■ Passage to read
● ● ● ● ●
The European Parliament’s resolution on TTIP – squaring the circle?

By Theresa

Members of the European Parliament (MEPs) finally debated the Transatlantic Trade and Investment Partnership (TTIP) negotiations between the US and the EU from 7 to 8 July 2015. This post is based on my reading of the resolution text, official email reactions from German social-democrats and reactions from non-governmental organisations (NGOs).

TTIP has been a hot potato in the EP. The official debate of the EP’s stance on the negotiations was scheduled for June, but postponed – at less than 24 hours notice according to one German MEP. Arguably, because the EP’s President Martin Schulz feared that no pro-TTIP vote could have been secured. Finally, at the beginning of July the discussion and the drafting of an EP resolution took place. The resolution is legally non-binding. It contains some recommendations to the European Commission (EC). The text is also sent – for information only – to the EU Council, to the EU Member State (MS) governments and parliaments as well as to US Congress and Administration (point 3 Resolution).
● ● ● ● ●
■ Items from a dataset
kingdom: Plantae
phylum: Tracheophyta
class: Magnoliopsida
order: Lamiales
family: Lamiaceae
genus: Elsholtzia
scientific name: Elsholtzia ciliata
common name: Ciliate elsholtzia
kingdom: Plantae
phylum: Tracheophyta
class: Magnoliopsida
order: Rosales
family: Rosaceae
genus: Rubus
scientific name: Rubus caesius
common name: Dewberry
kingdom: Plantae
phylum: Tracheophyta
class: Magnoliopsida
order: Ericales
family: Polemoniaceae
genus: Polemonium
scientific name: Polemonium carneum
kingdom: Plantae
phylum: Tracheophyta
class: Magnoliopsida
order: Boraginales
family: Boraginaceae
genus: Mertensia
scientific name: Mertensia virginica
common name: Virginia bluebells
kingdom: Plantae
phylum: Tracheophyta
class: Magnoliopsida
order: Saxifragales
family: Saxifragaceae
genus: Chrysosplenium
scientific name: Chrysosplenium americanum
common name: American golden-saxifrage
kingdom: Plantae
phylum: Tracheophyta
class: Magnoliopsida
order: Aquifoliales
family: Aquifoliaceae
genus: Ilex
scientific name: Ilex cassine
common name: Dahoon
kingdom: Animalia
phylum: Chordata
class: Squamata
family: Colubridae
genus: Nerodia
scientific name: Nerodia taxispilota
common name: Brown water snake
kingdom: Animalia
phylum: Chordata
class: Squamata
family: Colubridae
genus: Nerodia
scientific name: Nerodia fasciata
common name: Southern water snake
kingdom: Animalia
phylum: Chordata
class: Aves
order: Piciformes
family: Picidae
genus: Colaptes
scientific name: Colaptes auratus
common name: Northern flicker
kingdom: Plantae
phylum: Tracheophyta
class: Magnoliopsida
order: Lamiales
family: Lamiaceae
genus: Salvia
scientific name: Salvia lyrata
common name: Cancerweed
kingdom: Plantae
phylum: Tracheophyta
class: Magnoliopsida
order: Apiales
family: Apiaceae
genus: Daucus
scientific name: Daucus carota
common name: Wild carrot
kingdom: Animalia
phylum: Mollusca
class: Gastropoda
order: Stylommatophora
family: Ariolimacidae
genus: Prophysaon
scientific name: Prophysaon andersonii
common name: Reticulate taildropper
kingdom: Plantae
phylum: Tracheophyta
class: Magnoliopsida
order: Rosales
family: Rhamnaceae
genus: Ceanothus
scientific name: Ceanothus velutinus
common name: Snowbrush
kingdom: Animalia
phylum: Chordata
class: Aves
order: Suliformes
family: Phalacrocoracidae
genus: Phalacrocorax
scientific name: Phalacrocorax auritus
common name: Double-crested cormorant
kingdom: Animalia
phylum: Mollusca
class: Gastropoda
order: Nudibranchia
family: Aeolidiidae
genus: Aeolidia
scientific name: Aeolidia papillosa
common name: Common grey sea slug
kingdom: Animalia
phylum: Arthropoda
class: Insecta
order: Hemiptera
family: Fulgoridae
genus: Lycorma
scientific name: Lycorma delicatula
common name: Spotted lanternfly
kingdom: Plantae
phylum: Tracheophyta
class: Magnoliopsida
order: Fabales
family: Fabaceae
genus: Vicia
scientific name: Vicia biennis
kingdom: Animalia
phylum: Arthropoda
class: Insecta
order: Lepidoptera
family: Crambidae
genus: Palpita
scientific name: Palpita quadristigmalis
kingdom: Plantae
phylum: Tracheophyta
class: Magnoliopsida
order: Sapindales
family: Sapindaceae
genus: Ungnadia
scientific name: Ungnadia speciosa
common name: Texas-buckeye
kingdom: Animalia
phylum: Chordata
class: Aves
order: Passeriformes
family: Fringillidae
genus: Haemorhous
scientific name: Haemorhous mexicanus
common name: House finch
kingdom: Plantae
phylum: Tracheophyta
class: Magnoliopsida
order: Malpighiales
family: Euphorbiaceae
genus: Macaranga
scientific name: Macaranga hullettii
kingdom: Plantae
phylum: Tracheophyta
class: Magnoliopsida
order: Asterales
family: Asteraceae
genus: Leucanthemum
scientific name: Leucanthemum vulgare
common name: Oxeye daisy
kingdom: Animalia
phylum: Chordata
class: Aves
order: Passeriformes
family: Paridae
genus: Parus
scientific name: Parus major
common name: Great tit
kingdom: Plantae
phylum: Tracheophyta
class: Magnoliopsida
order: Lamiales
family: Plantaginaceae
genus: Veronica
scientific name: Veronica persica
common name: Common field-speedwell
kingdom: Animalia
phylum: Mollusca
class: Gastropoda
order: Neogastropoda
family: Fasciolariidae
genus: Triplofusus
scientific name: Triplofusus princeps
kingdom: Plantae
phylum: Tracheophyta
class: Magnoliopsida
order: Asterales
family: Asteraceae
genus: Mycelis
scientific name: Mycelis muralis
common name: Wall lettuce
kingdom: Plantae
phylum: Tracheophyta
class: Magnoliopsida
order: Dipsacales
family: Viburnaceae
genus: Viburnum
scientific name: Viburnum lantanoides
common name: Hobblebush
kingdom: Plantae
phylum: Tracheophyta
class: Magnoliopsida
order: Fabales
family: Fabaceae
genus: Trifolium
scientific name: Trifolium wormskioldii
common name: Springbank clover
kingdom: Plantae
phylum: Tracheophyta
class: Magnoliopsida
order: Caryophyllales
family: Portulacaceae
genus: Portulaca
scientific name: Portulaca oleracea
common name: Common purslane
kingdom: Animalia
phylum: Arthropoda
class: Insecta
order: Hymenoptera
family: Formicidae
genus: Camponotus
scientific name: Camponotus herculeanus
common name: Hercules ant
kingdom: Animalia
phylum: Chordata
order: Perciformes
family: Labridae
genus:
● ● ● ● ●
■ Stated task 1
According to the post on the Parliament's TTIP resolution, on what dates did MEPs debate the TTIP negotiations?
■ Stated task 2
In the post on the Parliament's TTIP resolution, reproduce everything from "TTIP has been" down to "(point 3 Resolution).", substituting "sensitive issue" for "hot potato".
The records are separate material with no connection to the post on the Parliament's TTIP resolution.

■ Worked solution 1
From 7 to 8 July 2015.

■ Worked solution 2
TTIP has been a sensitive issue in the EP. The official debate of the EP’s stance on the negotiations was scheduled for June, but postponed – at less than 24 hours notice according to one German MEP. Arguably, because the EP’s President Martin Schulz feared that no pro-TTIP vote could have been secured. Finally, at the beginning of July the discussion and the drafting of an EP resolution took place. The resolution is legally non-binding. It contains some recommendations to the European Commission (EC). The text is also sent – for information only – to the EU Council, to the EU Member State (MS) governments and parliaments as well as to US Congress and Administration (point 3 Resolution).